WASHINGTON (AP) — Special Counsel Robert Hur on Thursday released his long-awaited report on President Joe Biden’s handling of classified documents, concluding that Biden had “willfully” retained and disclosed highly classified materials when he was a private citizen. The report also highlighted Biden’s confusion and “significantly limited” recalls of events related to the documents, saying he came across in interviews as “a sympathetic, well-meaning, elderly man with a poor memory.” The report concluded that Biden should not be charged with a crime, a key difference from Donald Trump’s situation.
Some takeaways from the 345-page report:
Even though it recommends no criminal charges, the Hur report does damage to Biden’s case that he brings normalcy to the presidency after the chaos of Trump’s tenure.
Images of federal agents finding a classified Biden memo on Afghanistan from his time as vice president stashed in his Delaware garage work against the Democratic president’s argument that he’s a more competent chief executive and a more careful steward of the nation’s secrets than Trump.
Trump is under criminal indictment for knowingly hanging on to to classified records at his Mar-a-Lago estate in Florida and resisting turning them over, perhaps the most damning — and stickiest — of the four criminal cases against him. Biden, for his part, faces no charges.
Weeks after the FBI searched Trump’s private residence and turned up classified documents, Biden slammed his predecessor as “totally irresponsible.”
As Biden ramps up his 2024 reelection campaign — and his case against Trump — he’s not likely to try that argument again.
The 81-year-old Biden was already dogged by questions about whether he’s too old to serve a second term. The special counsel report will hardly be helpful to Biden on that count.
Hur noted that “Mr. Biden’s memory was significantly limited” in interviews with the special counsel office as well as with a ghostwriter that Biden worked with.

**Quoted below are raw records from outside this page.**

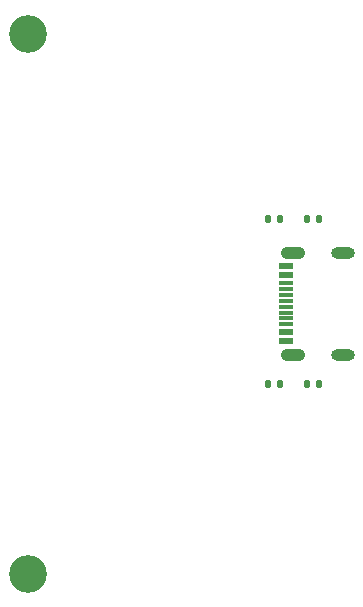
<source format=gbr>
%TF.GenerationSoftware,KiCad,Pcbnew,(6.0.4)*%
%TF.CreationDate,2022-07-19T15:20:19-07:00*%
%TF.ProjectId,Ring Side,52696e67-2053-4696-9465-2e6b69636164,rev?*%
%TF.SameCoordinates,Original*%
%TF.FileFunction,Soldermask,Top*%
%TF.FilePolarity,Negative*%
%FSLAX46Y46*%
G04 Gerber Fmt 4.6, Leading zero omitted, Abs format (unit mm)*
G04 Created by KiCad (PCBNEW (6.0.4)) date 2022-07-19 15:20:19*
%MOMM*%
%LPD*%
G01*
G04 APERTURE LIST*
G04 Aperture macros list*
%AMRoundRect*
0 Rectangle with rounded corners*
0 $1 Rounding radius*
0 $2 $3 $4 $5 $6 $7 $8 $9 X,Y pos of 4 corners*
0 Add a 4 corners polygon primitive as box body*
4,1,4,$2,$3,$4,$5,$6,$7,$8,$9,$2,$3,0*
0 Add four circle primitives for the rounded corners*
1,1,$1+$1,$2,$3*
1,1,$1+$1,$4,$5*
1,1,$1+$1,$6,$7*
1,1,$1+$1,$8,$9*
0 Add four rect primitives between the rounded corners*
20,1,$1+$1,$2,$3,$4,$5,0*
20,1,$1+$1,$4,$5,$6,$7,0*
20,1,$1+$1,$6,$7,$8,$9,0*
20,1,$1+$1,$8,$9,$2,$3,0*%
G04 Aperture macros list end*
%ADD10RoundRect,0.135000X-0.135000X-0.185000X0.135000X-0.185000X0.135000X0.185000X-0.135000X0.185000X0*%
%ADD11C,3.200000*%
%ADD12R,1.150000X0.600000*%
%ADD13R,1.150000X0.300000*%
%ADD14O,2.100000X1.050000*%
%ADD15O,2.000000X1.000000*%
G04 APERTURE END LIST*
D10*
%TO.C,R2*%
X170940000Y-98245000D03*
X171960000Y-98245000D03*
%TD*%
%TO.C,R1*%
X167640000Y-84275000D03*
X168660000Y-84275000D03*
%TD*%
%TO.C,R4*%
X170940000Y-84275000D03*
X171960000Y-84275000D03*
%TD*%
D11*
%TO.C,REF\u002A\u002A*%
X147320000Y-68580000D03*
%TD*%
%TO.C,REF\u002A\u002A*%
X147320000Y-114300000D03*
%TD*%
D12*
%TO.C,J1*%
X169235000Y-94640000D03*
X169235000Y-93840000D03*
D13*
X169235000Y-92690000D03*
X169235000Y-91690000D03*
X169235000Y-91190000D03*
X169235000Y-90190000D03*
D12*
X169235000Y-88240000D03*
X169235000Y-89040000D03*
D13*
X169235000Y-89690000D03*
X169235000Y-90690000D03*
X169235000Y-92190000D03*
X169235000Y-93190000D03*
D14*
X169810000Y-95760000D03*
D15*
X173990000Y-95760000D03*
X173990000Y-87120000D03*
D14*
X169810000Y-87120000D03*
%TD*%
D10*
%TO.C,R3*%
X167640000Y-98245000D03*
X168660000Y-98245000D03*
%TD*%
M02*

</source>
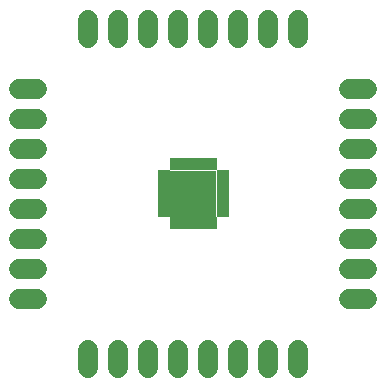
<source format=gbr>
G04 EAGLE Gerber RS-274X export*
G75*
%MOMM*%
%FSLAX34Y34*%
%LPD*%
%INSoldermask Top*%
%IPPOS*%
%AMOC8*
5,1,8,0,0,1.08239X$1,22.5*%
G01*
%ADD10R,1.003200X0.503200*%
%ADD11R,0.503200X1.003200*%
%ADD12R,3.953200X3.953200*%
%ADD13C,1.727200*%


D10*
X483000Y449300D03*
X483000Y444300D03*
X483000Y439300D03*
X483000Y434300D03*
X483000Y429300D03*
X483000Y424300D03*
X483000Y419300D03*
X483000Y414300D03*
D11*
X490500Y406800D03*
X495500Y406800D03*
X500500Y406800D03*
X505500Y406800D03*
X510500Y406800D03*
X515500Y406800D03*
X520500Y406800D03*
X525500Y406800D03*
D10*
X533000Y414300D03*
X533000Y419300D03*
X533000Y424300D03*
X533000Y429300D03*
X533000Y434300D03*
X533000Y439300D03*
X533000Y444300D03*
X533000Y449300D03*
D11*
X525500Y456800D03*
X520500Y456800D03*
X515500Y456800D03*
X510500Y456800D03*
X505500Y456800D03*
X500500Y456800D03*
X495500Y456800D03*
X490500Y456800D03*
D12*
X508000Y431800D03*
D13*
X375920Y368300D02*
X360680Y368300D01*
X360680Y393700D02*
X375920Y393700D01*
X375920Y419100D02*
X360680Y419100D01*
X360680Y444500D02*
X375920Y444500D01*
X375920Y469900D02*
X360680Y469900D01*
X360680Y495300D02*
X375920Y495300D01*
X375920Y520700D02*
X360680Y520700D01*
X360680Y342900D02*
X375920Y342900D01*
X640080Y368300D02*
X655320Y368300D01*
X655320Y393700D02*
X640080Y393700D01*
X640080Y419100D02*
X655320Y419100D01*
X655320Y444500D02*
X640080Y444500D01*
X640080Y469900D02*
X655320Y469900D01*
X655320Y495300D02*
X640080Y495300D01*
X640080Y520700D02*
X655320Y520700D01*
X655320Y342900D02*
X640080Y342900D01*
X571500Y299720D02*
X571500Y284480D01*
X546100Y284480D02*
X546100Y299720D01*
X520700Y299720D02*
X520700Y284480D01*
X495300Y284480D02*
X495300Y299720D01*
X469900Y299720D02*
X469900Y284480D01*
X444500Y284480D02*
X444500Y299720D01*
X419100Y299720D02*
X419100Y284480D01*
X596900Y284480D02*
X596900Y299720D01*
X571500Y563880D02*
X571500Y579120D01*
X546100Y579120D02*
X546100Y563880D01*
X520700Y563880D02*
X520700Y579120D01*
X495300Y579120D02*
X495300Y563880D01*
X469900Y563880D02*
X469900Y579120D01*
X444500Y579120D02*
X444500Y563880D01*
X419100Y563880D02*
X419100Y579120D01*
X596900Y579120D02*
X596900Y563880D01*
M02*

</source>
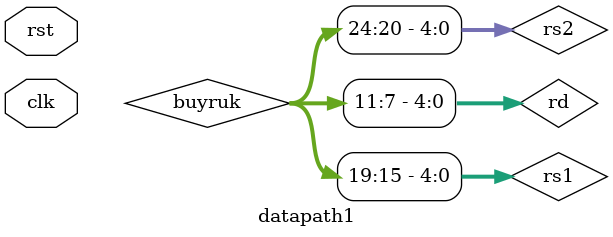
<source format=v>
module datapath1 (
    input       clk,rst
);
wire [31:0] ad_o2pc_i;
wire [31:0] pc_o2x;
wire [31:0] buyruk;
wire [31:0] alu_o;
wire [31:0] read_register_data1;
wire [31:0] read_register_data2;
wire [31:0] Imm;
wire [4:0]  alu_src;
wire mux_src,reg_en,pc_src,branch,zero_flag,mux_select,dm_rdd,muc4_ctrl,mux_select3,branch_o;
wire [2:0] imm_src;
wire [31:0] mux_o1,mux_o5,mux4_o;
wire [4:0] rs1,rs2,rd;
wire [31:0] ad_o2;
wire [31:0] mux3_o;
wire [1:0] memtoreg;
//wire and_o;
assign rs1 = buyruk[19:15];
assign rs2 = buyruk[24:20];
assign rd  = buyruk[11:7] ;
assign mux_select  = branch & zero_flag;
pc          p       (       .clk(clk),     
                            .rst(rst),      
                            .pc_i(mux3_o),    
                            .pc_o(pc_o2x));
inst_memory inst(           .rst(rst),      
                            .read_address(pc_o2x),    
                            .data(buyruk));
adder        ad1     (       .ad_i1(pc_o2x),      
                            .ad_i2(32'd4),      
                            .ad_o(ad_o2pc_i));
registerfile reeg   (       .clk(clk),    
                            .read_register_addr1(rs1),      
                            .read_register_addr2(rs2),      
                            .register_write_data(mux_o5),      
                            .register_write_addr(rd),      
                            .RegWrite_i(reg_en),        
                            .read_register_data1(read_register_data1),      
                            .read_register_data2(read_register_data2));  
imm_gen      img     (      .IR(buyruk),      
                            .select_i(imm_src),
                            .Imm(Imm)); 
alu          alu     (      .alu_i1(mux4_o),
                            .alu_i2(mux_o1),
                            .alu_control(alu_src),  
                            .alu_o(alu_o),
                            .zero_flag(zero_flag));
mux_2to1     mux_alu2rs2     (       .mux_i1(read_register_data2),    
                                     .mux_i2(Imm),    
                                     .mux_select(mux_src),
                                     .mux_o(mux_o1));    
//mux_2to1     m2     (       .mux_i1(dm_rdd),    
//                            .mux_i2(alu_o),    
//                            .mux_select(memtoreg),
//                            .mux_o(mux_o2));   
data_memory  dm     (       .clk(clk),
                            .dm_read(mem_read),
                            .dm_write(mem_write), 
                            .dm_addr(alu_o),                              
                            .dm_wrd(read_register_data2),               
                            .dm_rdd(dm_rdd));     
control_unit cm     (       .buyruk_i(buyruk),
                            .alu_src(alu_src), 
                            .reg_en(reg_en),  
                            .mux_src(mux_src), 
                            .imm_src(imm_src),
                            .mem_read(mem_read),
                            .mem_write(mem_write),
                            .memtoreg(memtoreg),
                            .mux_select3(mux_select3),
                            .muc4_ctrl(muc4_ctrl),
                            .branch(branch));
adder         ad2   (       .ad_i1(pc_o2x),
                            .ad_i2(Imm),
                            .ad_o(ad_o2));
mux_2to1     mux_controlandalu2pc     (         .mux_i1(ad_o2pc_i),    
                                                .mux_i2(ad_o2),    
                                                .mux_select(mux_select),
                                                .mux_o(mux3_o)); 
                                                       
mux_2to1     mux_reg2rs1     (                  .mux_i1(read_register_data1),    
                                                .mux_i2(pc_o2x),    
                                                .mux_select(muc4_ctrl),
                                                .mux_o(mux4_o));                               
mux_3to1    mux_alureaddatatowritedata      (       .mux_i1(pc_o2x + 32'd4),          //pc      en son çıkıştaki
                                                    .mux_i2(alu_o),     
                                                    .mux_i3(dm_rdd),     
                                                    .mux_select(memtoreg), 
                                                    .mux_o(mux_o5));       
endmodule
</source>
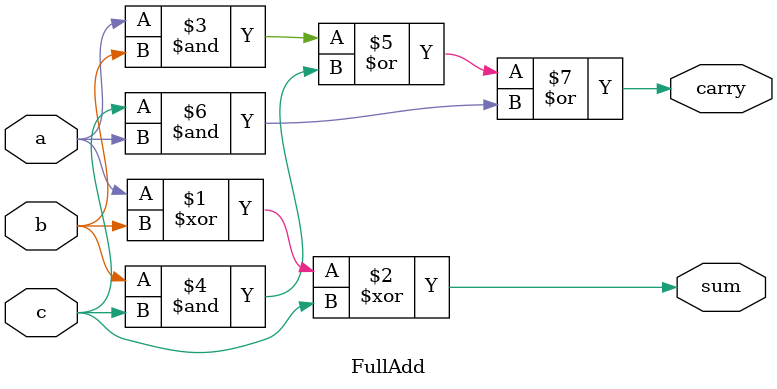
<source format=v>
module FullAdd(a,b,c,sum,carry);
input a,b,c;
output sum,carry;
assign sum=(a^b^c);
assign carry=(a&b)|(b&c)|(c&a);
endmodule


</source>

In his interview with the special counsel’s office, Hur writes, Biden twice appeared confused about when his term as vice president ended. The report notes that Biden, who speaks frequently about his son Beau’s death, could not remember “even within several years” when he died.
“And his memory appeared hazy when describing the Afghanistan debate that was once so important to him,” the report said. “Among other things, he mistakenly said he ‘had a real difference’ of opinion with General Karl Eikenberry, when, in fact, Eikenberry was an ally whom Mr. Biden cited approvingly in his Thanksgiving memo to President Obama.”
Polls have shown that many Americans, including Democrats, have concerns about Biden’s age. He would be 86 at the end of his second term if reelected.
Biden was absolved of criminal behavior, but it’s Trump who may benefit.
The Republican former president, who is on a glidepath to his party’s nomination this year, has been charged with dozens of felony counts related to his handling of classified materials stored at his Florida estate after leaving the White House. Trump has been crying foul on the campaign trail for much of the last year, noting that Biden had also stored classified materials in his garage.
Thursday’s report will have little bearing on Trump’s legal case, but it makes his political argument stronger.
There are, of course, stark differences between how Trump and Biden navigated their classified document cases. Biden cooperated with authorities. Trump fought them to the point that the investigators had to get a court order to search his home in Florida after he repeatedly rebuffed requests for the documents.
Still, Trump can now cite special counsel Robert Hur’s finding that Biden retained and disclosed highly classified materials. And Trump can at least muddy the Democrats’ argument that he alone represents a threat to democracy. Trump campaign spokesman Jason Miller simply shared a smiley face in one social media post responding to Hur’s report.
But Trump still has another important hurdle: special counsel Jack Smith’s investigation in Washington that charges Trump with crimes for his role in the January 6, 2021, attack on the U.S. Capitol.
The parallels are striking.
An embattled candidate Trump was struggling under the weight of mounting political crises on the eve of the general election that year when federal prosecutors made an unusual announcement about his Democratic opponent’s handling of classified documents: Hillary Clinton’s emails.
In late October of 2016, FBI Director James Comey announced that Clinton would not face criminal charges, but had made a “serious error of judgment” in her handling of State Department emails on her private email server. It was a legal victory for her. But the politics were bad for Democrats.
Some are convinced that Comey’s decision to criticize Clinton so openly — even while ruling out criminality — ultimately enabled Trump’s victory.
The timing is dramatically different this time.
Comey’s announcement was just 11 days before the 2016 general election, while Thursday’s comes nine months before Election Day 2024. That gives Biden’s campaign a lot more time to do what Clinton could not — convince voters that the legal victory is what matters.